The college scenes are hit-and-miss, with a loose, improv-comedy feel. 22 Jump Street hits more often than not, but even when it misses by a mile you have to appreciate the effort. Almost worth the price of admission alone is Schmidt’s impromptu participation in a slam poetry open mic night (sample lyric: “Jesus cried. Runaway bride!”). And that’s if you don’t count the wry Annie Hall homage in the opening credits and its unexpected development later on, some of the greatest split-screen gags I’ve ever seen—including a laugh-until-you cry Duck Amuck-inspired extended drug trip—and a centerpiece with Ice Cube that just about pays for every dumb Are We There Yet? comedy on his résumé.

But the most enjoyable pleasures of this paean to summer silliness are the small ones, like when the big, dim Jenko tries to cut a pane of glass with a laser pointer, that almost audible little “ping” that sounds when he finally grasps a crucial change in the relationship between Schmidt and Ice Cube’s hardass Captain Dickson, or when, breathless and bursting with excitement over his sleuthing skills, he informs his partner you can get the drug anywhere on campus, at any time. The fact that it’s called Why-Phy (Work Hard Yes, Play Hard Yes) and pronounced exactly like the wireless internet never burdened his otherwise blissful mind.

“Nobody gave a shit about the Jump Street reboot,” says Dickson in an early scene, the first of many, many, many times when a character speaks about the fictional, undercover crime-fighting operation in ways that clearly refer to the movie itself. But because the reboot was so successful in the story as well as the real world box office, Ice Cube’s character continues, “We doubled the budget, as if that would double the profit.” The film comments openly about repeating old formulas and the perks—and imprudence—of working with a larger (but not unlimited) budget.  It’s “always worse the second time around,” the chief warns the two men, who are now given “carte blanche with the budget, motherfuckers.” Operation headquarters is “twice as expensive” as the one in the last movie “for no good reason.” About halfway through the film Jenko and Schmidt will decimate a university sculpture garden and robotics lab, all the while delivering a running commentary on how much money they’re wasting for no dis­cern­ible purpose.

The guiding comic principle here remains the appearance of ironic detachment followed by an assertion of sincerity that’s as appealing as it is disingenuous. But in the end, the film’s half-earnest acknowledgement that it’s a tiresome sequel doesn’t save it from being a tiresome sequel. 22 Jump Street is wholly part of the status-quo that it’s railing against, indulging in the same clichés it skewers. And hammering us over the head again and again with the admission can get tiresome, too—I lost my patience right around the thirteenth time someone said something about doing it just like the last time.

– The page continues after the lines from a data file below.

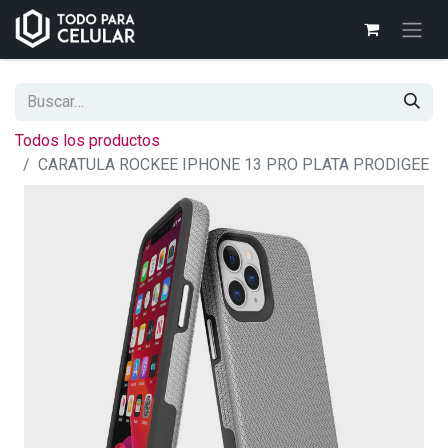
Todos los productos
CARATULA ROCKEE IPHONE 13 PRO PLATA PRODIGEE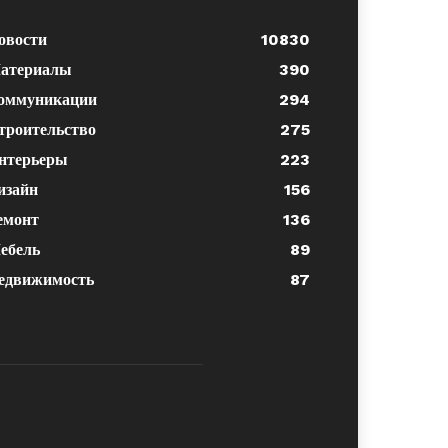
овости
10830
атериалы
390
оммуникации
294
троительство
275
нтерьеры
223
изайн
156
емонт
136
ебель
89
едвижимость
87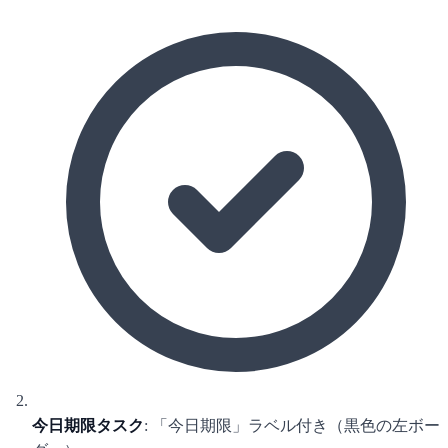
今日期限タスク
: 「今日期限」ラベル付き（黒色の左ボー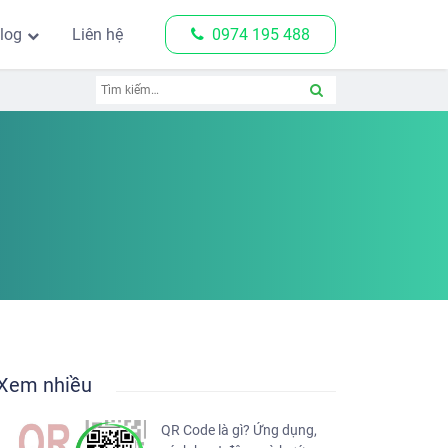
log
Liên hệ
0974 195 488
Xem nhiều
QR Code là gì? Ứng dụng,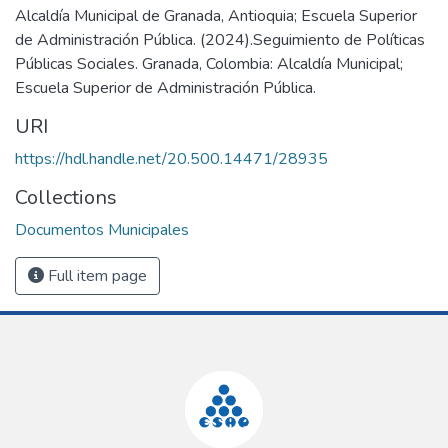
Alcaldía Municipal de Granada, Antioquia; Escuela Superior
de Administración Pública. (2024).Seguimiento de Políticas
Públicas Sociales. Granada, Colombia: Alcaldía Municipal;
Escuela Superior de Administración Pública.
URI
https://hdl.handle.net/20.500.14471/28935
Collections
Documentos Municipales
Full item page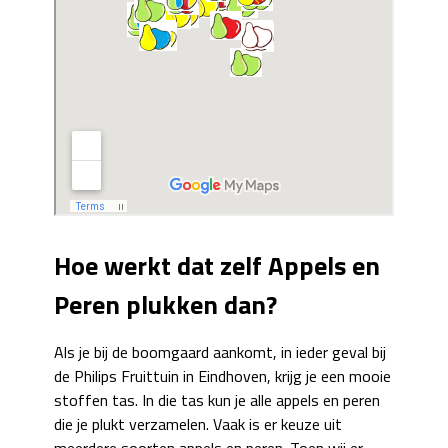
Hoe werkt dat zelf Appels en
Peren plukken dan?
Als je bij de boomgaard aankomt, in ieder geval bij
de Philips Fruittuin in Eindhoven, krijg je een mooie
stoffen tas. In die tas kun je alle appels en peren
die je plukt verzamelen. Vaak is er keuze uit
meerdere soorten appels en peren. Toen wij er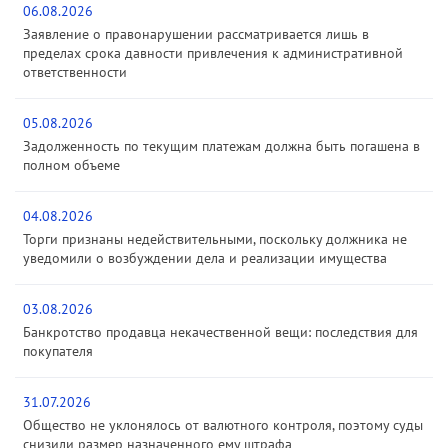
06.08.2026
Заявление о правонарушении рассматривается лишь в
пределах срока давности привлечения к административной
ответственности
05.08.2026
Задолженность по текущим платежам должна быть погашена в
полном объеме
04.08.2026
Торги признаны недействительными, поскольку должника не
уведомили о возбуждении дела и реализации имущества
03.08.2026
Банкротство продавца некачественной вещи: последствия для
покупателя
31.07.2026
Общество не уклонялось от валютного контроля, поэтому суды
снизили размер назначенного ему штрафа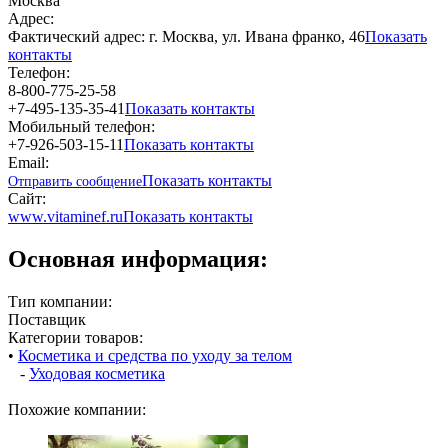
Москва
Адрес:
Фактический адрес: г. Москва, ул. Ивана франко, 46
Показать
контакты
Телефон:
8-800-775-25-58
+7-495-135-35-41
Показать контакты
Мобильный телефон:
+7-926-503-15-11
Показать контакты
Email:
Показать контакты
Отправить сообщение
Сайт:
www.vitaminef.ru
Показать контакты
Основная информация:
Тип компании:
Поставщик
Категории товаров:
•
Косметика и средства по уходу за телом
-
Уходовая косметика
Похожие компании: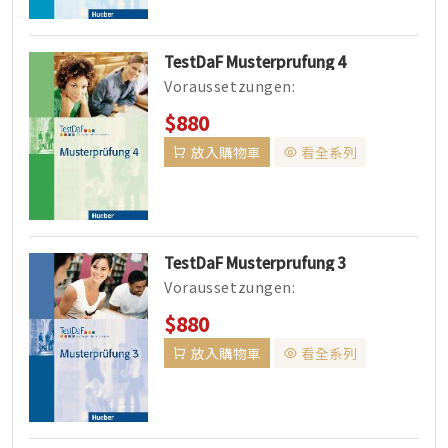
TestDaF Musterprufung 4
Voraussetzungen:
Oberstufenkenntnisse (C 1),
$880
minde...
放入購物車
看全系列
TestDaF Musterprufung 3
Voraussetzungen:
Oberstufenkenntnisse (C 1),
$880
minde...
放入購物車
看全系列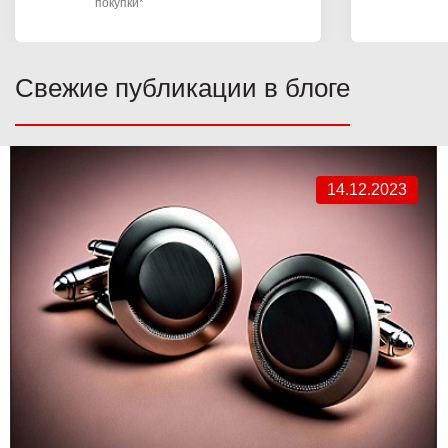
покупки*
Свежие публикации в блоге
14.12.2023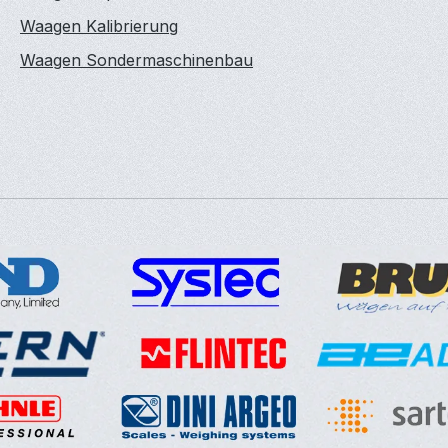
Waagen Kalibrierung
Waagen Sondermaschinenbau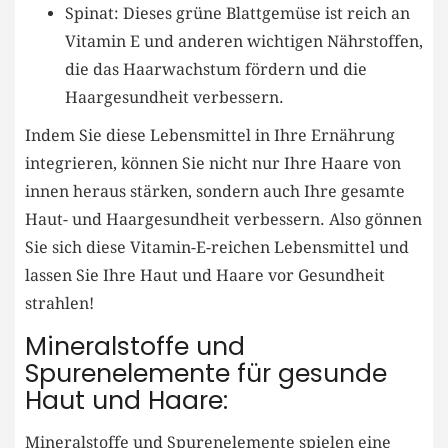
Spinat: Dieses grüne Blattgemüse ist reich an
Vitamin E und anderen wichtigen Nährstoffen,
die das Haarwachstum fördern und die
Haargesundheit verbessern.
Indem Sie diese Lebensmittel in Ihre Ernährung
integrieren, können Sie nicht nur Ihre Haare von
innen heraus stärken, sondern auch Ihre gesamte
Haut- und Haargesundheit verbessern. Also gönnen
Sie sich diese Vitamin-E-reichen Lebensmittel und
lassen Sie Ihre Haut und Haare vor Gesundheit
strahlen!
Mineralstoffe und
Spurenelemente für gesunde
Haut und Haare:
Mineralstoffe und Spurenelemente spielen eine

The final credits sequence is sublime, a sardonic take on all possible sequels the “Jump Team” could ever make (culinary school! flight school! beauty school! ninja school! dance school—taglined “Pointe and Shoot”), complete with merchandise and tie-ins. It almost convinces you that you’re in on the joke, but the joke’s on you. It’s a delusion to think of Lord and Miller as anything other than oil, rather than sand, in the gears of conglomerated entertainment production. The self-amused references to the film’s status as franchise fodder are funny and ridiculous, right? Funny enough to keep taking your moviegoing money for years to come, so see you up the street at No. 23 soon.